Aloha, it's a "soft" morning here in the rain forest (which means drizzling like bejeesus). The avocado needs compost, the chickens are off chasing lizards, the gate is open and I'm ready for a little comparison here on the topic of the right to privacy in US constitutional law.
You may remember that a few days ago I wrote about the Roe v. Wade case, reminding us that the "right to privacy" women were acknowledged to possess in Roe derived, according to the Court in that faraway time (1973), from the constitutional right to liberty.
This liberty right is at the heart of the US Constitution, named along with the right to life and the pursuit of happiness as an inalienable natural right in our Declaration of Independence.
My conclusion, in the next article I wrote, was that maybe US women should just bust out of the legal box we've been put into by our opponents. Instead of putzing around trying to resurrect the moribund ERA, or fighting for wee exceptions to the flood of court decisions negatively affecting Title VII and Title IX of the Civil Rights Act in this country, or trying to insert women into the hostile Equality Act, we could propose a brand-new Women's Liberties Act confirming that our right to liberty encompasses not just equality under the law, but also a specific right to physical security and a specific right to privacy.

####

PROBLEM REQUIREMENTS: Reproduce the privacy passage verbatim from "Aloha, it's a" up to and including "US constitutional law.". Draw only on the passage about the constitutional right to privacy and on no other source.

COLLECTED DATA:
####

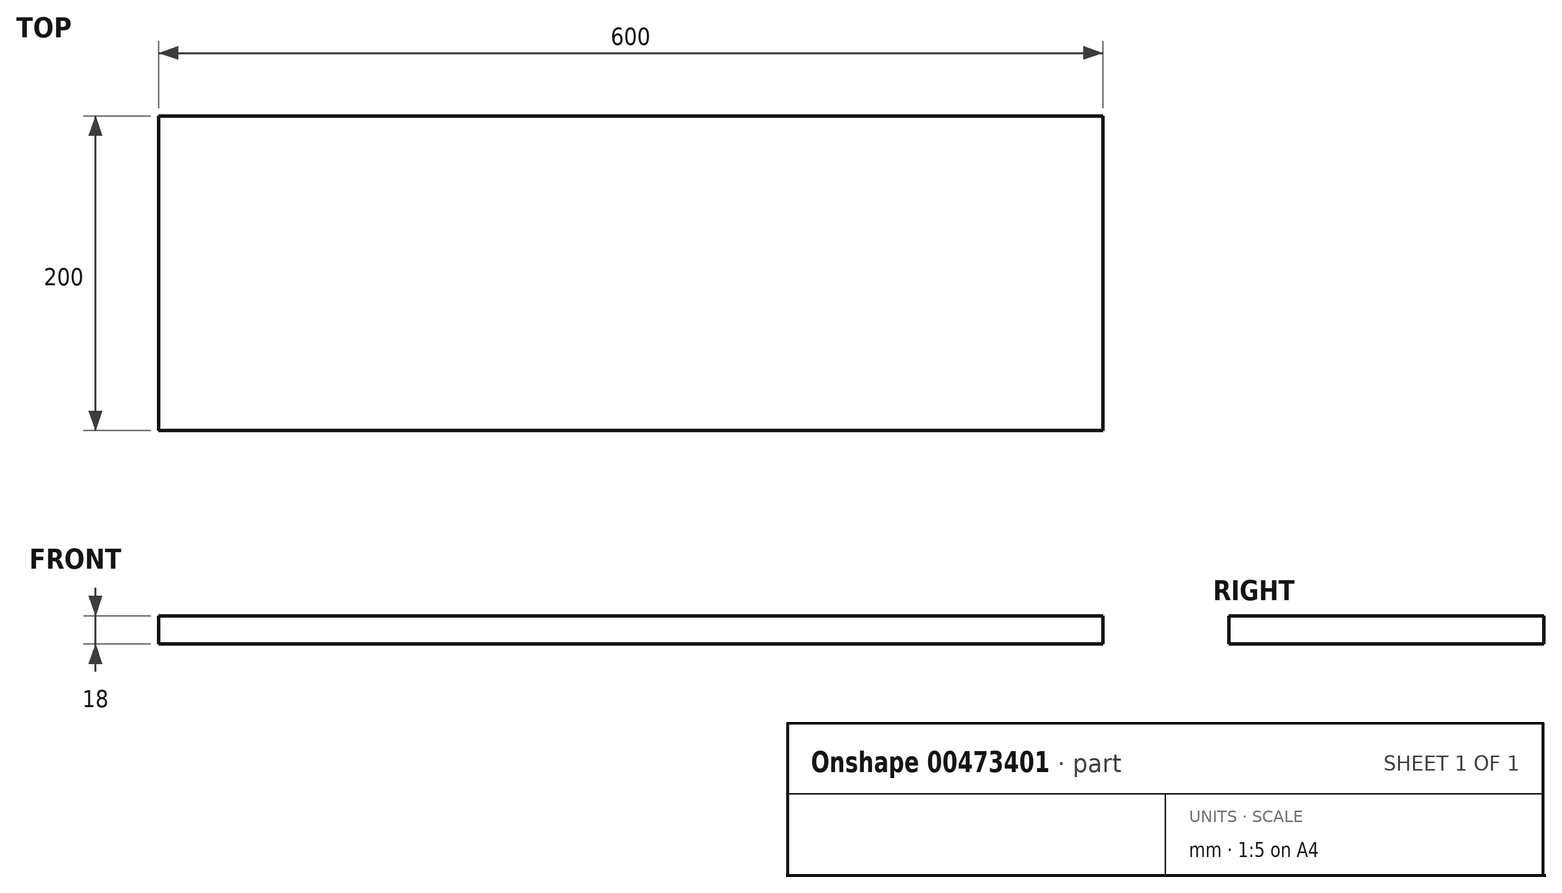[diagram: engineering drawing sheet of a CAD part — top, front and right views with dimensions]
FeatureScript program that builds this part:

####

COMPLETE OUTPUT:
Aloha, it's a "soft" morning here in the rain forest (which means drizzling like bejeesus). The avocado needs compost, the chickens are off chasing lizards, the gate is open and I'm ready for a little comparison here on the topic of the right to privacy in US constitutional law.